Indemniser les victimes de crimes graves et leurs proches dans les enquêtes qui n’aboutissent pas après des années, c’est une première européenne sinon mondiale. Koen Geens veut indemniser les cold cases. Selon nos informations, le ministre de la Justice prépare un projet consistant à octroyer une aide financière supplémentaire, dans les instructions judiciaires dites de longue durée, aux victimes et proches de victimes de faits criminels graves dont le ou les auteurs et leurs motifs n’ont pas encore été identifiés. Une aide spécifique, précise le ministre, liée à “l’incertitude de longue durée concernant l’identité du ou des auteurs, et à leurs motifs” .
Koen Geens veut étendre à tous les cold cases ce projet d’aide qu’il évoquait en décembre en le limitant à ce moment à l’affaire des tueurs du Brabant. Au cabinet du ministre, Marie Landsheere, porte-parole, confirme : “D’autres cold cases que les tueries du Brabant pourront faire partie de cette aide particulière, tant que l’instruction est en cours. Après conclusion de l’enquête, cette aide ne vaudra plus que pour une période limitée.”
À défaut pour l’enquête sur les tueries d’aboutir, il s’agira de la troisième modification législative importante en faveur des victimes en général apportée par ce dossier. Après la création dès 1985 de la Commission pour l’aide aux victimes et la prolongation de la prescription des poursuites pénales pour les crimes graves qui, de 20 ans, a finalement été portée en 2015 à 40 ans maximum. Concrètement, cette aide cold case sera octroyée, après examen du dossier, par la Commission pour l’aide financière aux victimes d’actes intentionnels de violence.
À La DH , Koen Geens ajoute : “Nous analysons les pistes légales visant à octroyer une aide supplémentaire aux victimes dans les instructions qui prennent beaucoup de temps, où les auteurs restent inconnus.

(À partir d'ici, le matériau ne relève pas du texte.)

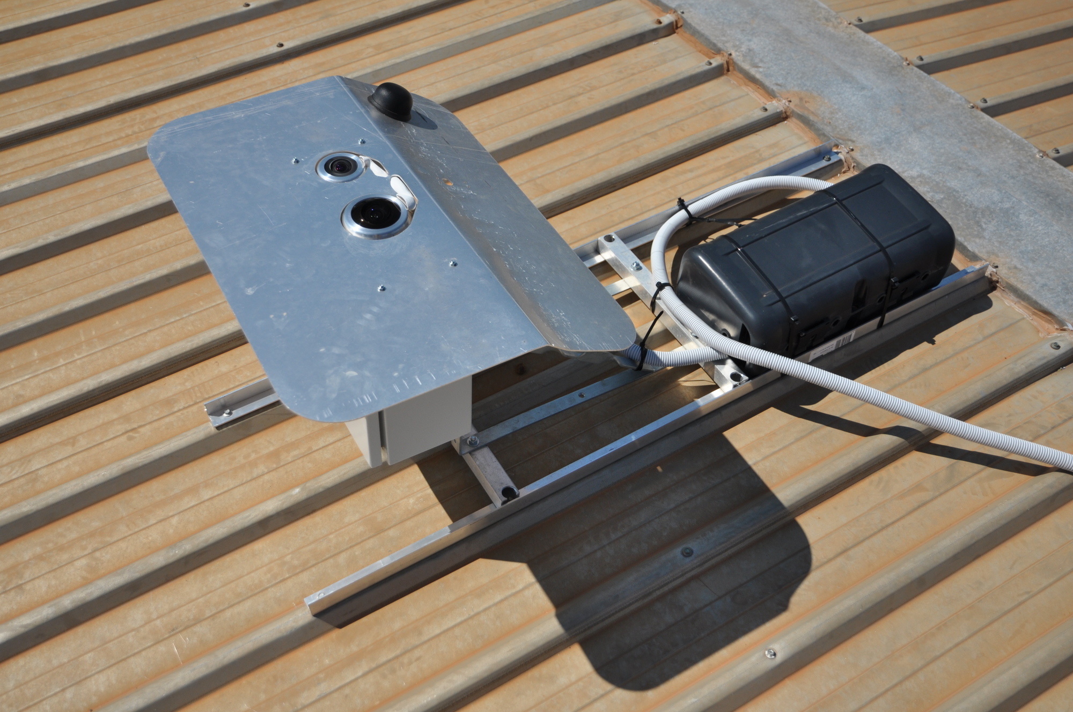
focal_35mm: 38
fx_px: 1116
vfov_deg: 35.4
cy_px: 356
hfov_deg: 51.3
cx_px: 536
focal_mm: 25
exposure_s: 1/1000
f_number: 4.5
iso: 200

Le dossier des tueurs du Brabant en est l’exemple par excellence. Il n’en demeure pas moins que nous tentons de reconnaître la souffrance des victimes qui se trouvent dans la même situation”.
Exemple d’un cold case pour lequel aucune aide ne sera accordée : l’assassinat de Christine Van Hees le 14 février 1984 (affaire dite de la Champignonnière). 30 ans d’enquête n’ont pas abouti mais ce cold case n’est plus en instruction, le non-lieu ayant été prononcé en mai 2014.
Exemple de cold case qui donnerait lieu à la nouvelle aide : l’assassinat de Christiane Heiser, cette étudiante luxembourgeoise tuée le 9 novembre 1992 sur le site de l’ULB à Etterbeek. L’affaire est toujours en instruction au parquet de Bruxelles et, selon les derniers commentaires des porte-parole, “fait l’objet de nouveaux devoirs d’enquête”.
À partir de quel délai une affaire non élucidée donnera-t-elle lieu à la nouvelle aide ? À combien s’élèvera-t-elle ? Hier, Marie Landsheere ne pouvait fournir de précisions. “C’est précisément ce que le ministre est en train d’examiner actuellement.”